Article courtesy of MCAP.
Summer holidays can be a reflective time – a time to look at the bigger picture and think about long term objectives and realities. We all work hard. We all deserve a comfortable and fulfilling retirement. More and more Canadians are coming to terms with the prospect of retiring with debt – despite the fact that almost all of us realize that this is not an ideal scenario. So, why are some of us resigned to the fact that we will still be carrying debt into our golden years?
Recent survey data compiled for the by Bank of Montreal shows that 90% of Canadians feel that being debt free at retirement is very important. This ranks second only to the desire to have good health at retirement which 94% of Canadians feel is important. Leaving aside the intriguing question of the 6% who did not rank good health as being important at retirement, the 10% who did not rank being debt free at retirement as being important can surely find other things to worry about if they still have a mortgage or other consumer debt in later years.
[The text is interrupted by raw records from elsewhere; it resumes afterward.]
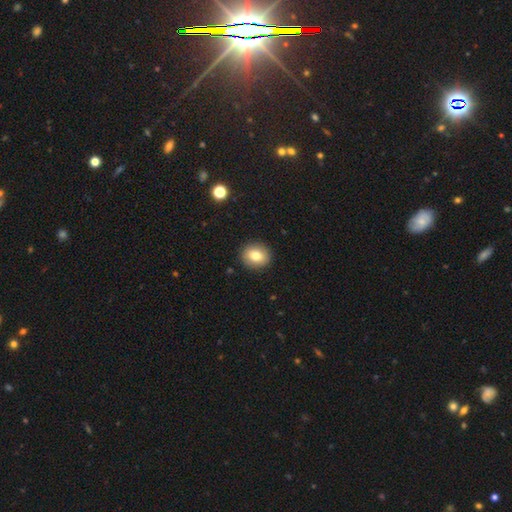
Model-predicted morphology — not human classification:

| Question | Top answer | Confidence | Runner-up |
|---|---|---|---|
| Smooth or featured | smooth | 78% | featured or disk (13%) |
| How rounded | round | 77% | in between (22%) |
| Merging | none | 90% | minor disturbance (7%) |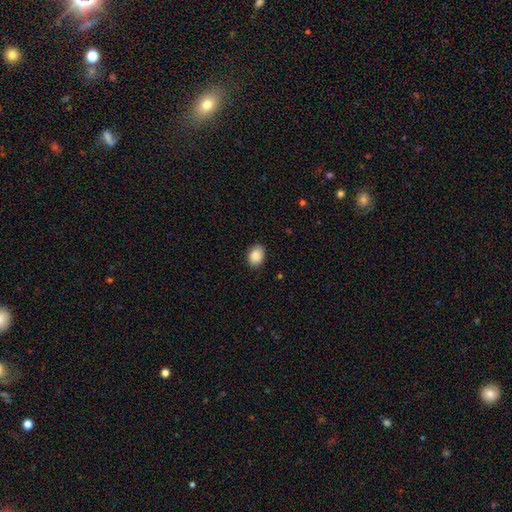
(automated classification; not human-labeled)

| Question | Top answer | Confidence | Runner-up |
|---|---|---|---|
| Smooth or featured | smooth | 88% | star or artifact (7%) |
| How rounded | in between | 69% | round (30%) |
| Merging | none | 84% | minor disturbance (12%) |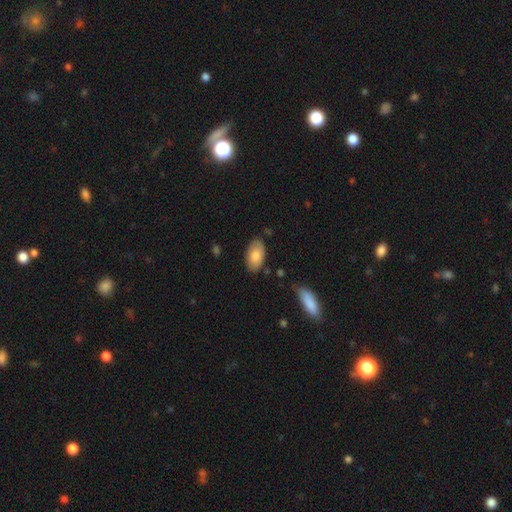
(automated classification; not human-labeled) Smooth or featured? Predicted: smooth (p=0.80). How rounded? Predicted: in between (p=0.95). Merging? Predicted: none (p=0.78).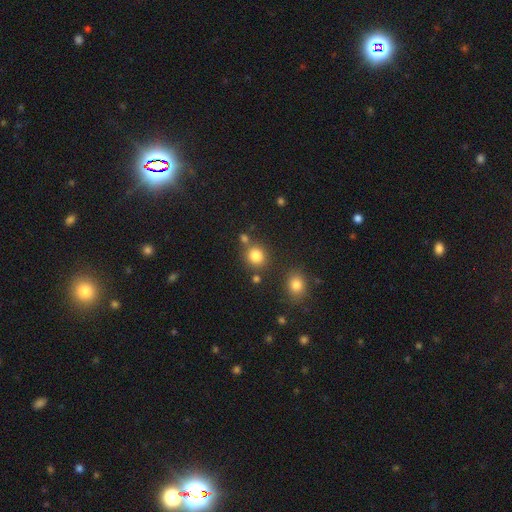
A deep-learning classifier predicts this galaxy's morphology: type=smooth (82%); roundness=round (85%); merging=none (74%).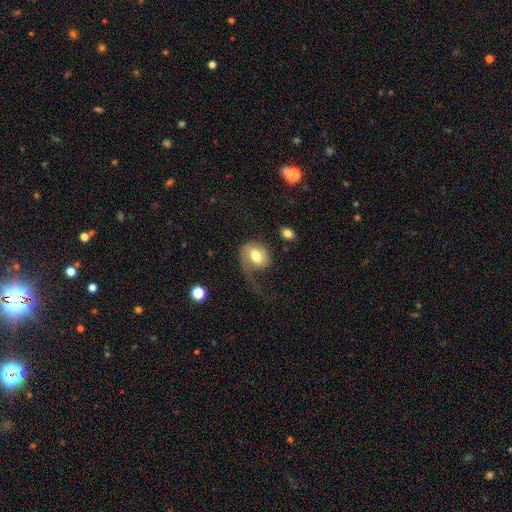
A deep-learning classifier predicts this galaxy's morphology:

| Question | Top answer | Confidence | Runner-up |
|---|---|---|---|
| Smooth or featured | smooth | 59% | featured or disk (34%) |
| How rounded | in between | 49% | tied: round (49%) |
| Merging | major disturbance | 48% | none (31%) |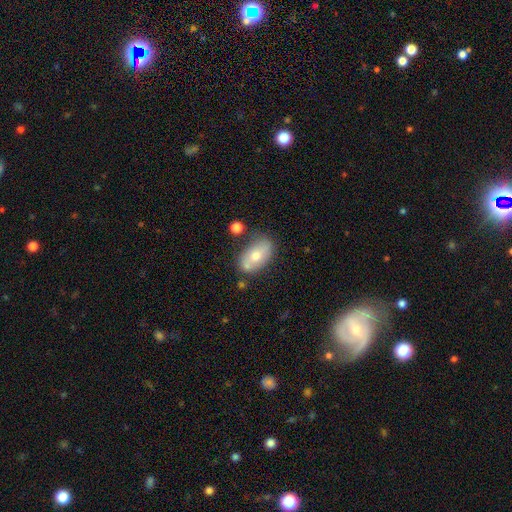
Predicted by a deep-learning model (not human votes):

The survey data also shows, however, that just over half of us feel that we will likely still have a mortgage at retirement. This leaves a large cohort who could be disappointed because they predict that they will have a mortgage at retirement even though they also feel that it is important not to have one at that time.
Conventional wisdom says that a retiree will need about 70% of their pre-retirement income to retire comfortably. This is based on certain life stage assumptions such as the fact that most consumers who reach retirement will usually have slowed their purchasing of durable consumer goods like home furnishings and that financial support for dependents like children would usually have ended by then. It also assumes that the mortgage has been paid. If a retiree has not paid their mortgage in full but has perhaps built a large investment portfolio which can provide a healthy retirement income level, that strategy could be a perfectly sound one.
Faced with challenging employment prospects and reduced housing affordability, especially incertain large urban markets in Canada, many consumers are waiting longer before entering the housing market. That means that many still have mortgage outstanding later in life. According to the BMO survey, 50% of Canadians between the ages of 50 and 59 still have mortgages, as do 25% of those between 60 and 69. A typical baby boomer who purchased a home at age 25 with a mortgage amortized over 25 years would have paid that mortgage in full by age 50 – at the same time as children would have moved out of their fully furnished home and become self-sufficient. Then, the last 15 years of their working lives would have added to their sense of financial security through strong earnings and rising home values. For the many boomers who
experienced this kind of scenario, the world unfolded in an orderly and comfortable way. They had every reason to believe that they would be better off than their parents were. Survey respondents who think that retiring with a mortgage is less than ideal but who foresee that scenario for themselves anyway, might be applying the values of previous generations to their own very different circumstances. There are also surely others who know that they have been living beyond their means by using cheap credit and that the bills will come due later in life.
Now, for the good news from the survey: the average time remaining on a mortgage in Canada is 15 years. Only 12% of survey respondents had more than 25 years remaining on their amortizations and, similar to data reported by CAAMP, many Canadians are clearly making serious efforts to pay down their mortgages faster than their regular payment schedules require. Mortgagors in British Columbia, due probably to the very high prices in the Vancouver market, have the longest average time remaining on their mortgages and those in Saskatchewan and Manitoba, where housing affordability is more favourable, have the shortest.
The BMO survey found that about one in five Canadians make lump sum mortgage payments and that over 40% increase the amount of their regular payments to pay their mortgages faster. The data clearly shows that many Canadians are working toward being mortgage free and it also seems likely that changes to mortgage rules which take effect today (July 9th) will amplify this even more.
Despite the fact that Canadians are entering the housing market later in life than previous generations did, and despite the existence of tax deductible mortgage strategies (like the Smith Manoeuver) and the use of HELOCs to convert high interest debt to low interest debt, consumers know that a debt free retirement is desirable. They say so in surveys and then they demonstrate their willingness to pay their mortgages quickly. But if half still foresee that they will be retiring with a mortgage, this looks like it could be the new reality.